Das war frustrierend und schwer, weil ich niemandem etwas wegnehmen wollte, sondern den Mädels etwas geben wollte, etwas wie: „Wir sind selten, aber nicht allein … hier sind wir GEMEINSAM.“ Auf einer Facebook-Angelgeschäftsseite (wo ich auch ab und an einkaufen ging) suchte ich ebenfalls nach Mädels, dieser Admin löschte den Aufruf aber auch sofort. Ich war enttäuscht, vor allem vom Laden selbst … Doch ein Mädel sah die Werbung noch rechtzeitig und fotografierte sofort meinen QR-Code ab. Nancy schrieb mich an.

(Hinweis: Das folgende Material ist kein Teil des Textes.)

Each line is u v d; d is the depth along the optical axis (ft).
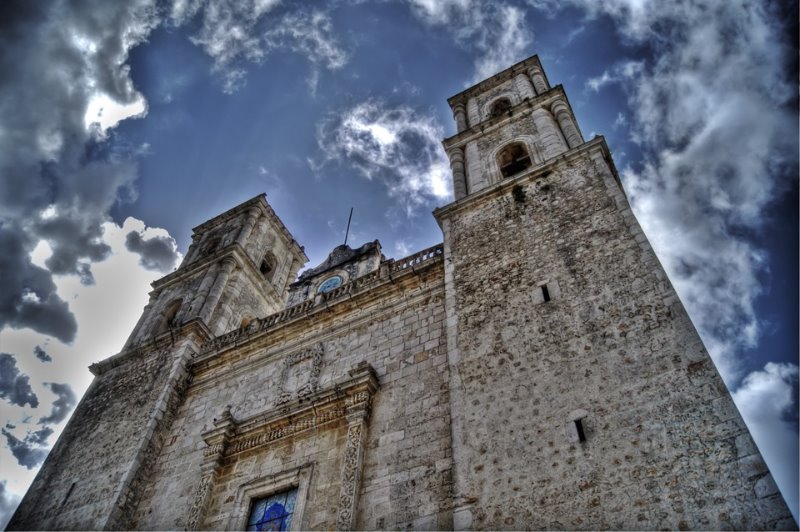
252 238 123.75
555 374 50.60
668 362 46.26
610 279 55.67
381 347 69.36
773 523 34.81
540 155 82.94
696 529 36.73
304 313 80.79
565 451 44.78
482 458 47.83
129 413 80.28
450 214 77.71
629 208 62.13
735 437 39.60
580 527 40.14
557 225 65.77
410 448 54.85
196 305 99.81
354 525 50.72
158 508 65.82
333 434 61.41
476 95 113.91
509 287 61.72
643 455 41.78
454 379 55.88
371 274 82.12
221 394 78.79
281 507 58.03
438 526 47.39
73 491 72.02
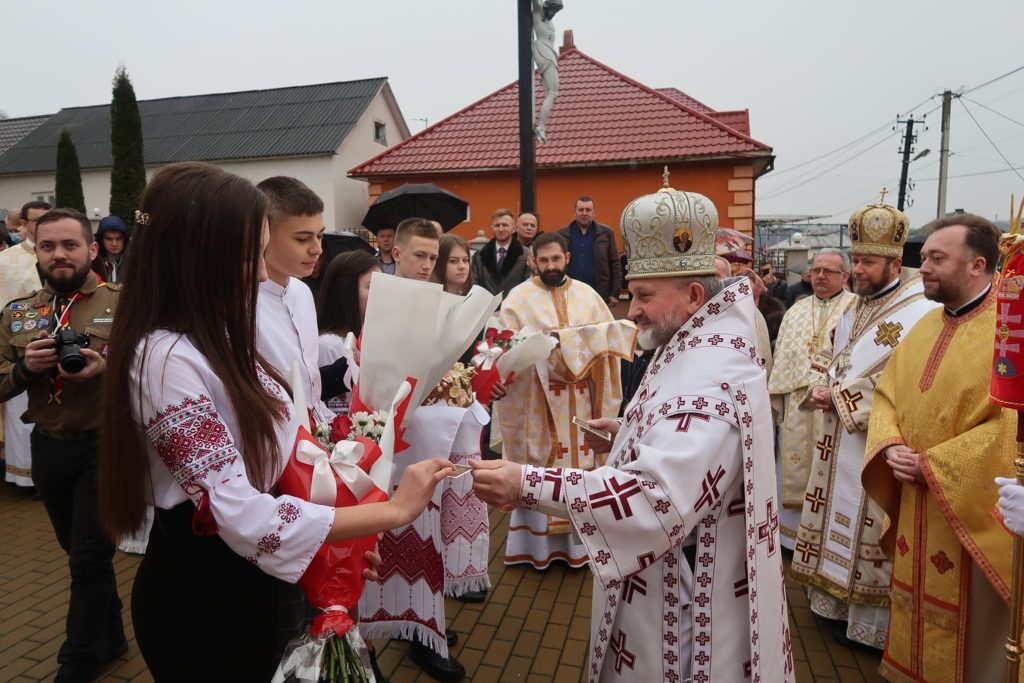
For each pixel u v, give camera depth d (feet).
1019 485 6.34
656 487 5.10
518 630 11.33
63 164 58.95
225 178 4.74
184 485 4.38
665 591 5.53
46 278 10.04
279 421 4.85
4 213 57.52
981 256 8.25
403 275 9.85
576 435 13.25
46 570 13.43
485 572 10.87
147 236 4.63
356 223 68.28
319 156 64.44
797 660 10.54
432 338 6.70
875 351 10.80
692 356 5.61
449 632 11.00
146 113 76.89
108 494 4.62
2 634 11.02
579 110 45.44
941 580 8.32
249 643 4.97
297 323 7.37
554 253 13.60
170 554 4.86
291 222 6.86
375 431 5.95
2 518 16.15
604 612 5.91
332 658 4.91
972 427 8.09
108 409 4.59
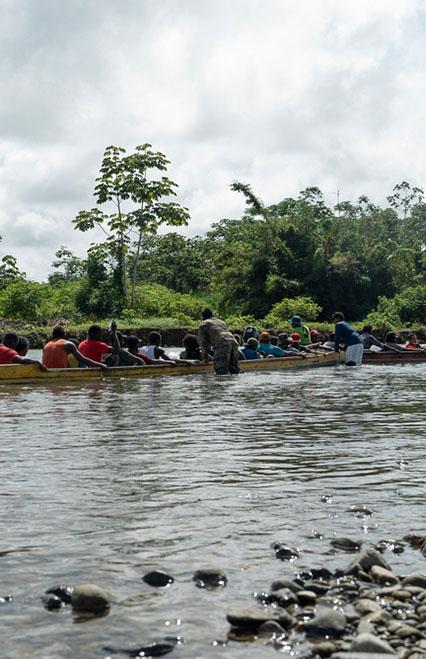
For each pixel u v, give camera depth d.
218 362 13.90
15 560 2.77
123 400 8.92
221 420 6.88
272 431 6.13
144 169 40.06
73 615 2.29
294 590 2.50
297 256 44.62
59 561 2.77
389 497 3.81
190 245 68.31
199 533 3.14
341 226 47.66
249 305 43.84
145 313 40.25
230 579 2.61
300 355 16.89
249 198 44.47
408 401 8.77
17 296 39.25
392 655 1.96
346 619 2.26
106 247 41.62
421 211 68.25
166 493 3.85
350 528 3.24
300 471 4.44
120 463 4.66
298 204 50.69
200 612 2.32
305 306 39.69
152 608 2.35
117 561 2.78
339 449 5.21
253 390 10.41
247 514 3.46
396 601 2.40
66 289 44.28
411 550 2.95
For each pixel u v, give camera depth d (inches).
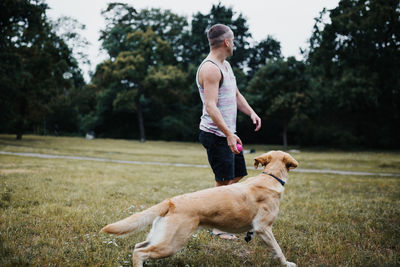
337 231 161.5
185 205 106.7
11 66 964.6
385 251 137.6
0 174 305.9
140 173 391.5
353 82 1006.4
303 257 130.9
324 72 1122.0
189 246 138.6
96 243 135.3
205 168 491.5
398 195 263.9
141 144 1285.7
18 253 120.9
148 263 117.6
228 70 142.4
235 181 154.8
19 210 177.2
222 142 140.7
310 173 451.5
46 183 268.8
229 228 115.7
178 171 433.1
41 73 1082.7
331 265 122.2
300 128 1327.5
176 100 1611.7
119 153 764.6
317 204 220.7
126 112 1775.3
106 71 1487.5
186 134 1745.8
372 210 203.9
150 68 1533.0
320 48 1066.7
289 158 133.0
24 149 692.1
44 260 117.8
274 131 1599.4
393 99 1097.4
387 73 1045.2
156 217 106.2
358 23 1000.2
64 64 1126.4
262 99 1272.1
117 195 236.8
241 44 1724.9
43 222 158.4
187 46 1815.9
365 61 1056.2
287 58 1217.4
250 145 1524.4
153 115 1819.6
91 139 1443.2
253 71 1770.4
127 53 1501.0
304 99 1146.0
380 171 492.1
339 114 1235.2
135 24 1738.4
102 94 1712.6
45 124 1833.2
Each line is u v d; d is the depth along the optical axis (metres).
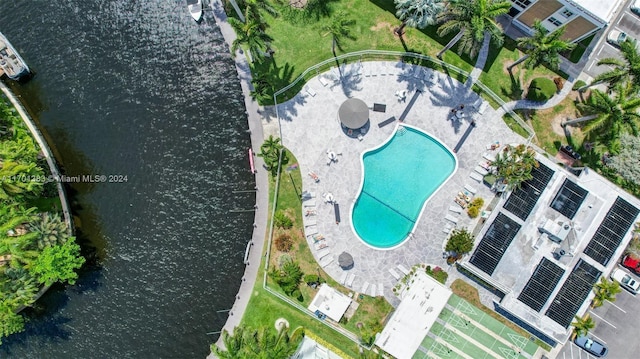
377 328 55.25
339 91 56.91
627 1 57.25
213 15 58.72
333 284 55.94
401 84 56.97
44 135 58.50
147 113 58.62
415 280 54.16
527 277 52.84
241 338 49.56
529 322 52.53
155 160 58.41
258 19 49.41
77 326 58.22
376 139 56.50
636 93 48.28
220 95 58.50
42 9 59.09
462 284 56.06
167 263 58.00
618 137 49.53
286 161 56.62
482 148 56.47
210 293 57.59
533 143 56.47
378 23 57.34
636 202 53.16
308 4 57.47
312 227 56.16
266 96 56.56
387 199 56.91
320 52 57.25
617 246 52.94
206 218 57.97
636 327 55.72
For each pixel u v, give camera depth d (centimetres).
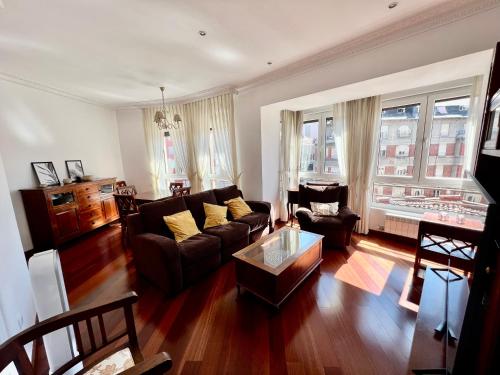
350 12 195
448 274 199
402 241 331
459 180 288
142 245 238
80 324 188
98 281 255
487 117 136
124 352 115
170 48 246
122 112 517
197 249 242
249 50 258
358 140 353
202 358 156
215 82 370
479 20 186
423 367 127
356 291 223
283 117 420
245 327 182
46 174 367
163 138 520
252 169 410
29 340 89
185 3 174
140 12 183
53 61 270
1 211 185
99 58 266
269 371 146
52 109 385
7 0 161
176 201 293
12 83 327
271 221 384
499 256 85
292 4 181
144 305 212
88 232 413
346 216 307
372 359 152
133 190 452
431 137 307
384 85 276
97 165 475
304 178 459
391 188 350
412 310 196
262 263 203
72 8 174
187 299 219
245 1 175
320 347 162
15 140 331
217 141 446
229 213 353
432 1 184
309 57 284
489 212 95
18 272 195
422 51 216
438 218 253
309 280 243
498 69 130
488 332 87
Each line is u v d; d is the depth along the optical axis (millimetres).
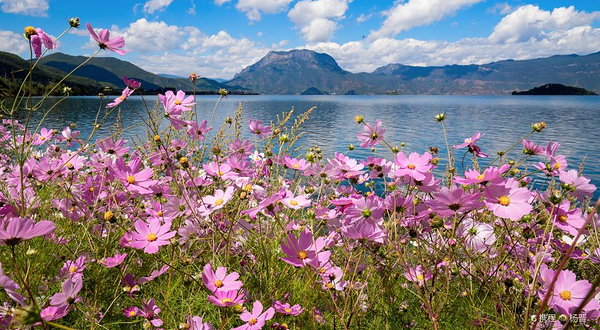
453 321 1654
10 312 944
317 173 2047
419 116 46250
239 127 3006
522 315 1468
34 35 1379
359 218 1519
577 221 1414
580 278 1819
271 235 2010
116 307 1548
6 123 2469
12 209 1562
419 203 1530
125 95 1903
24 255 1443
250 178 1990
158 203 1932
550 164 1828
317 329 1545
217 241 1776
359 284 1595
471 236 1763
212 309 1558
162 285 1693
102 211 2014
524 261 1635
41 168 1883
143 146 2871
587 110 59375
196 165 2648
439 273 1742
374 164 1980
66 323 1456
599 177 12391
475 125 34375
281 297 1640
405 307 1714
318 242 1341
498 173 1277
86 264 1716
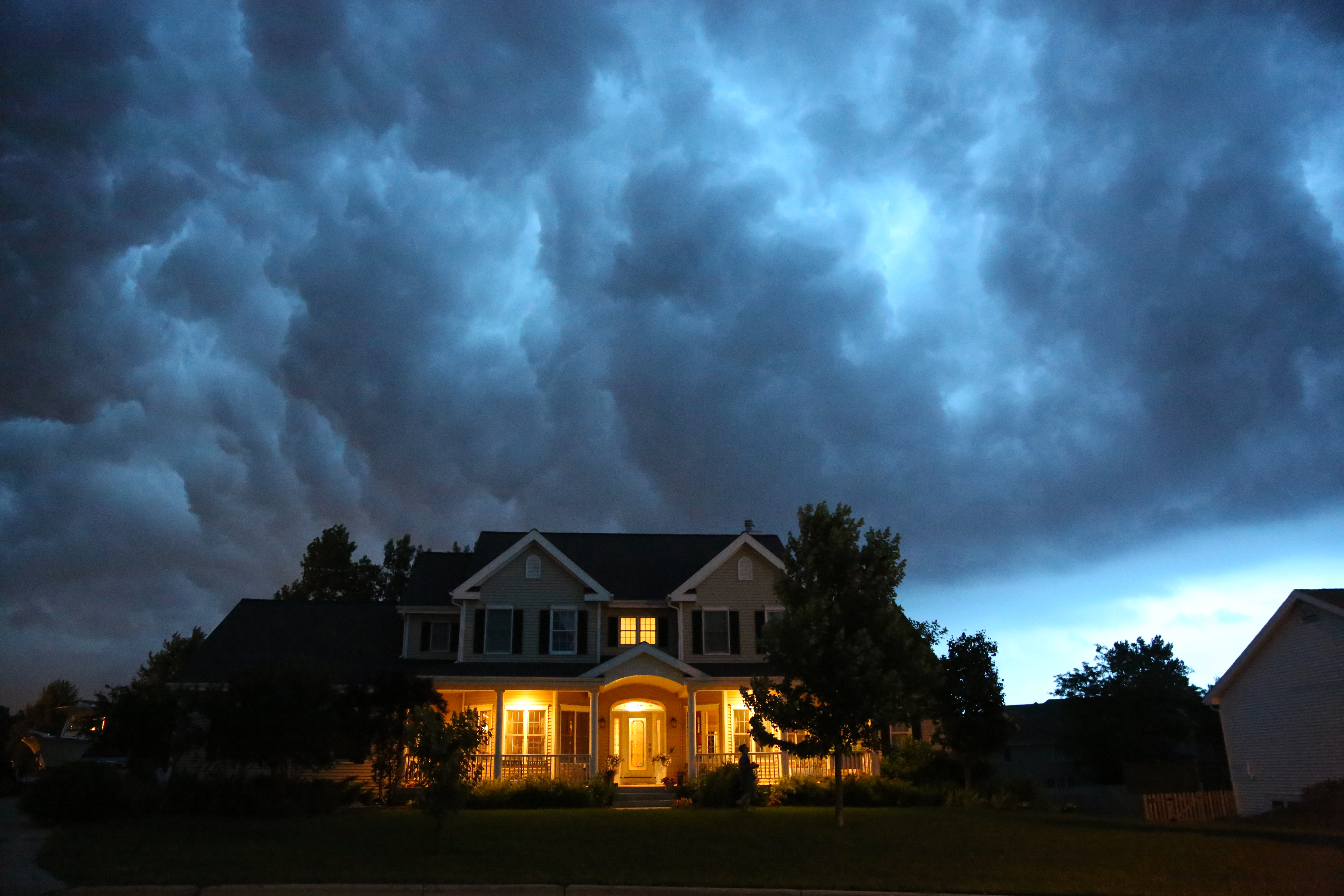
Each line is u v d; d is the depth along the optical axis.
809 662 19.20
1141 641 56.38
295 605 34.06
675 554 36.00
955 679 29.58
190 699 22.27
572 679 28.33
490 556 33.75
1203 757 53.34
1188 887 11.59
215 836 16.66
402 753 25.97
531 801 24.64
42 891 10.88
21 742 39.88
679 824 18.92
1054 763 55.28
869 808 24.17
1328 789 24.73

Die Begegnung mit Nancy – zwei Frauen, eine große Vision
Schon beim ersten Schreiben wusste ich: Wir schwimmen auf einer Wellenlänge. Ich schrieb mit ihr , erzählte von meinen Vorstellungen und dass mittlerweile elf Mädels zu „Frauen mit Biss gehen angeln“ gefunden hatten. Da diese aber nun nicht nur aus Leipzig kamen (wie eingangs geplant), sondern aus dem größeren Umland, sprudelte „deutschlandweit“ aus mir heraus. Ich war kaum noch zu halten mit meinen Gedanken, und Nancy hörte ganz in Ruhe zu. Plötzlich meinte sie: „Geile Idee, lass machen.“ Völlig aus dem Nichts kamen diese Worte, und ich spürte, dass ich nicht mehr allein war. Wir trafen uns, und wir entschieden: Wir ziehen das groß auf, richtig groß – und zwar deutschlandweit.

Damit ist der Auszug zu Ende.